**Reading passage:**
╭──
This Pentagram record is that same kind of mop-up Album of the Month that we got with the Electric Eels and the Mirrors a bunch of reviews back, in that none of these groups ever made a ‘proper’ album at the time because they lived in the world’s biggest cultural desert, America’s Mid West. However, whereas the Eels’ music was ignored because they were actively doing their damnedest to wind up blue collardom, and the Mirrors were treading too much on the toes of Kinksy Velvetdom when even the two originators were themselves in a backwater, Bobby Liebling’s Pentagram was deadly melodic proto-metal that would have been huge and mainstream had they ever got that first LP away. One single listen to FIRST DAZE HERE reveals the kind of compulsive refusenik hookiness that the best Rawk is always imbued with, from the automatic writing of Steppenwolf’s ‘Born to Be Wild’ to the roadtrips of Montrose’s ‘Bad Motor Scooter’. This Pentagram music ain’t unknown because it’s difficult in any way, it’s unknown merely because of the obscurity of the pond from which it chose to ooze. Yup, unfortunately, that simple wrong place/wrong time syndrome seems to have been Pentagram’s stumbling block; and their hometown Arlington, Virginia weren’t never gonna see the rise of its own mavericks without them all first re-locating Alice Cooper/Janis Joplin-stylee to some rock’n’roll centre then returning be-limousined in snotbag splendour to accompany their own single finger salute.
╰──
**Given exercise:**
Answer these questions from the Pentagram review:
(a) In which region does the review say none of these groups could make a proper album at the time?
(b) Whose band does the review call Pentagram?
(c) What town does the review name as Pentagram's hometown?
You won't need the records that come next.

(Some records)
╭──
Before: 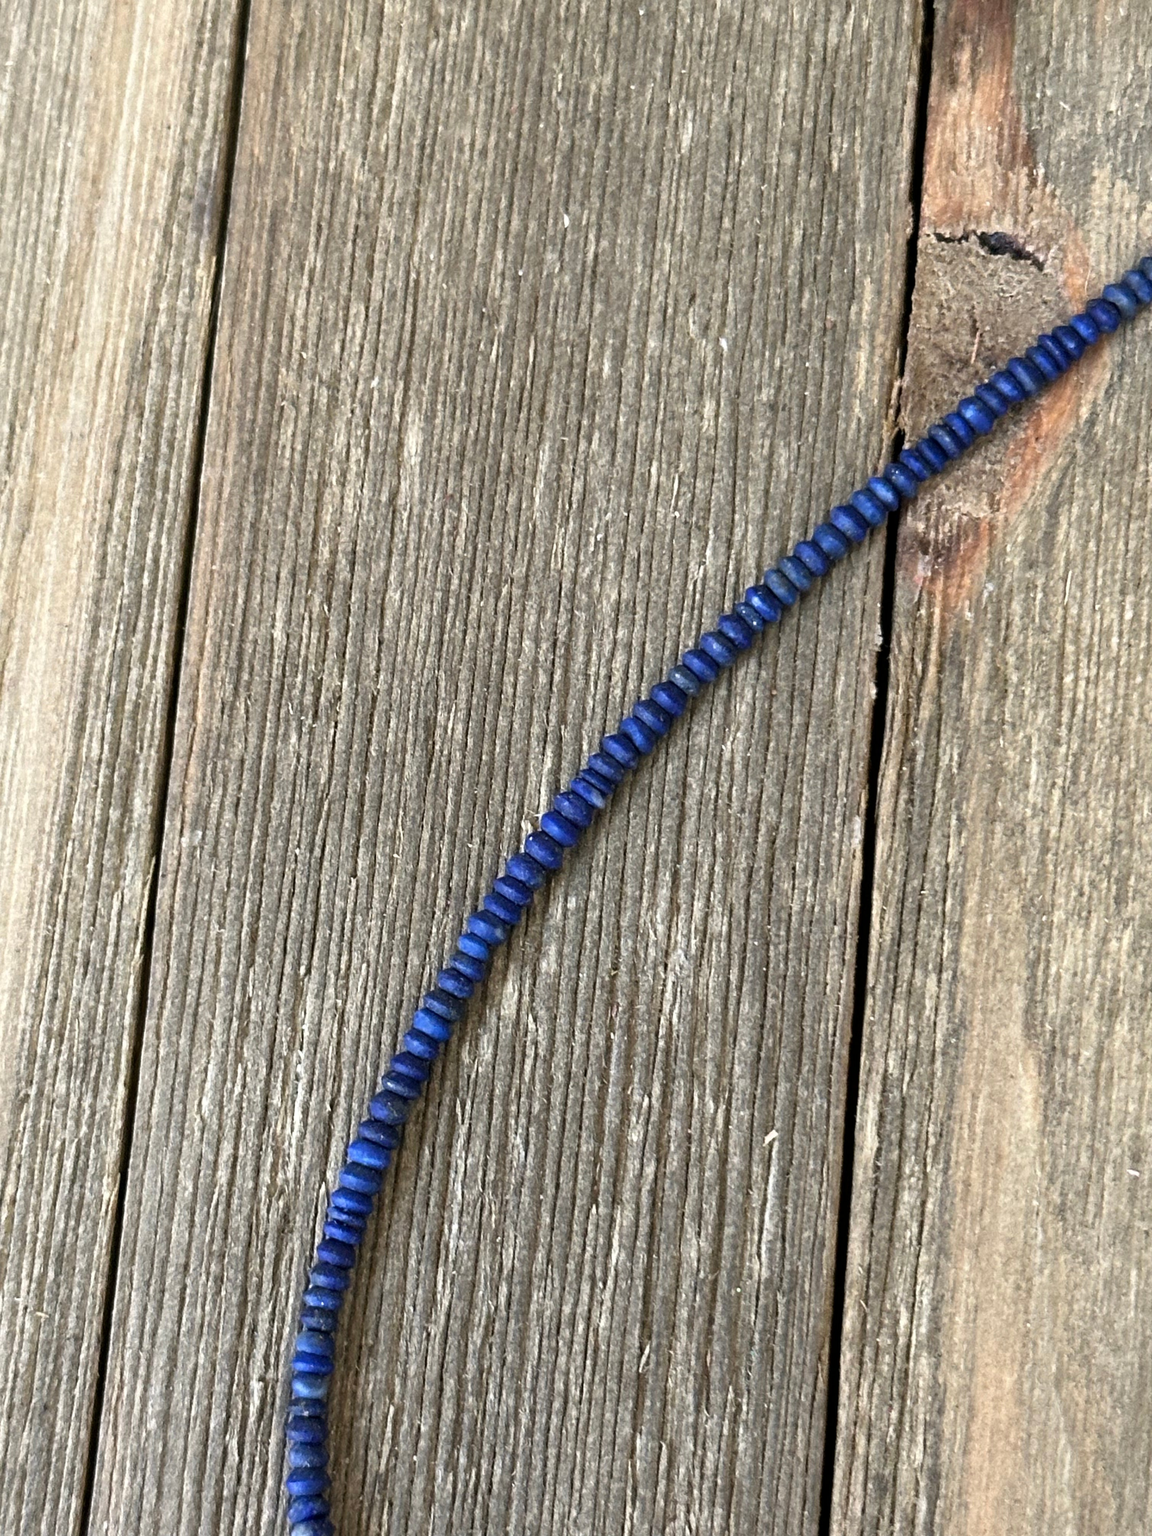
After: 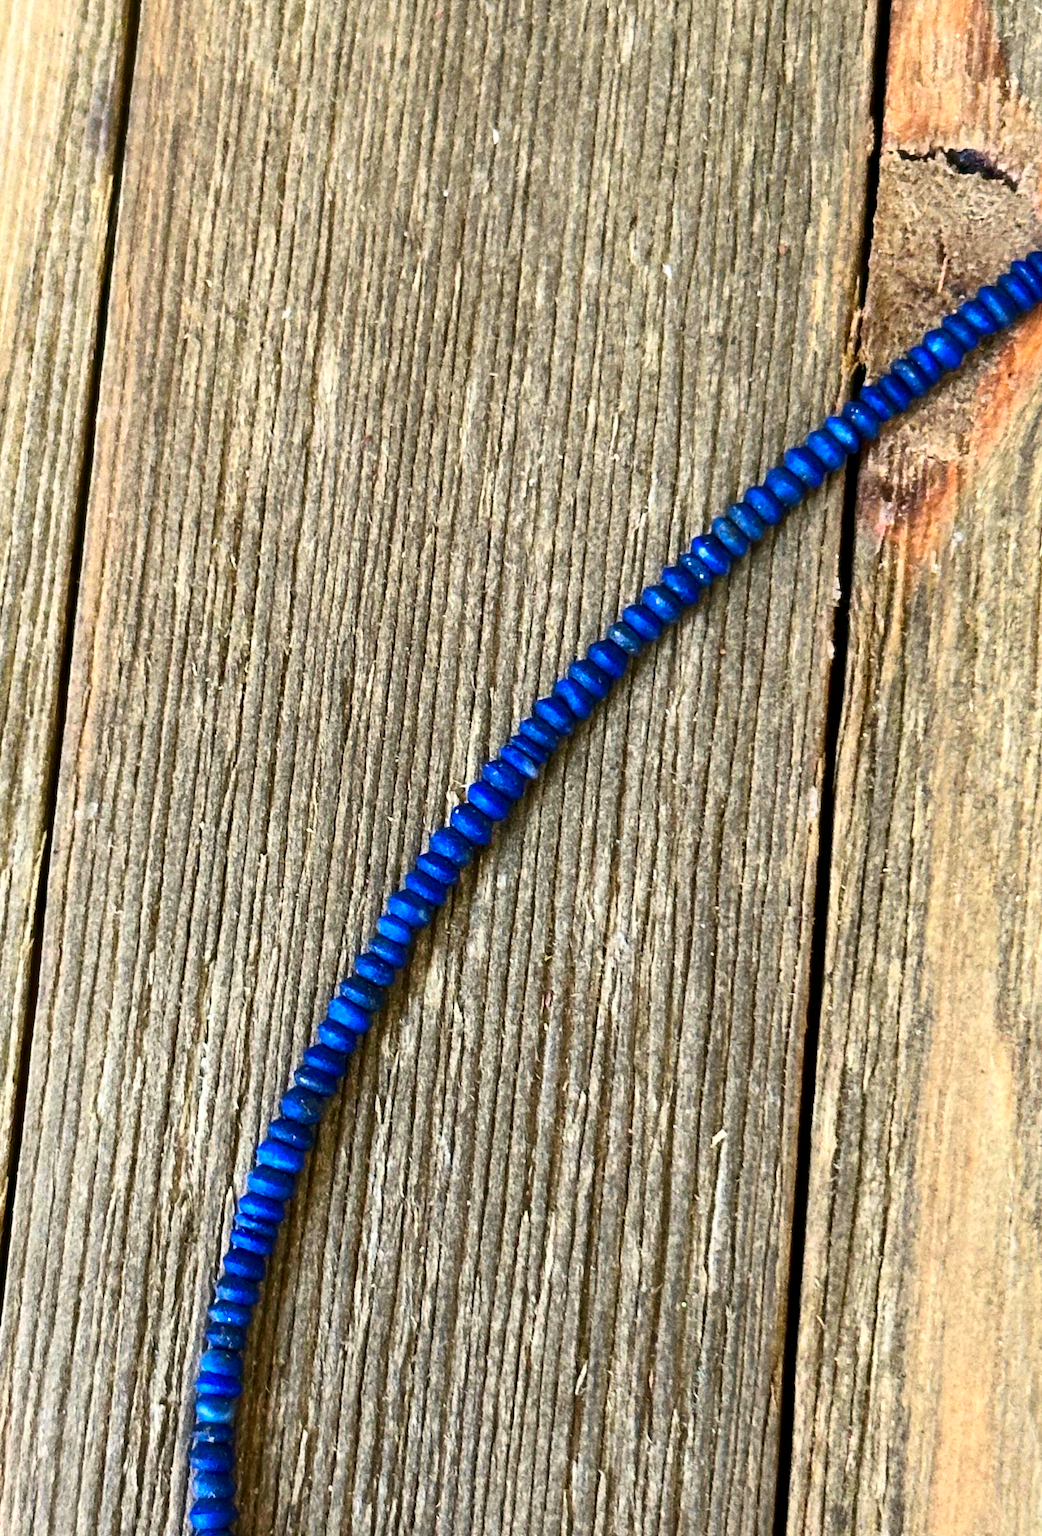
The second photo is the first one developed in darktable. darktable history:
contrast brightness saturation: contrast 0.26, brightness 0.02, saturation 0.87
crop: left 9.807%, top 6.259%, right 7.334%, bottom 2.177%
╰──
╭──
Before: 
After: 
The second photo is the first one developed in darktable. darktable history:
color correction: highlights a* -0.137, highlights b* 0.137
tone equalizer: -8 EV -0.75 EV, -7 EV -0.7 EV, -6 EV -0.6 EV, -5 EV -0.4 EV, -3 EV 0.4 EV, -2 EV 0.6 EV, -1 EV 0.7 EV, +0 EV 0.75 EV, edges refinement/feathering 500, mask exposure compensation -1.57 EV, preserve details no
╰──
**Task solution:**
(a) America's Mid West
(b) Bobby Liebling's
(c) Arlington, Virginia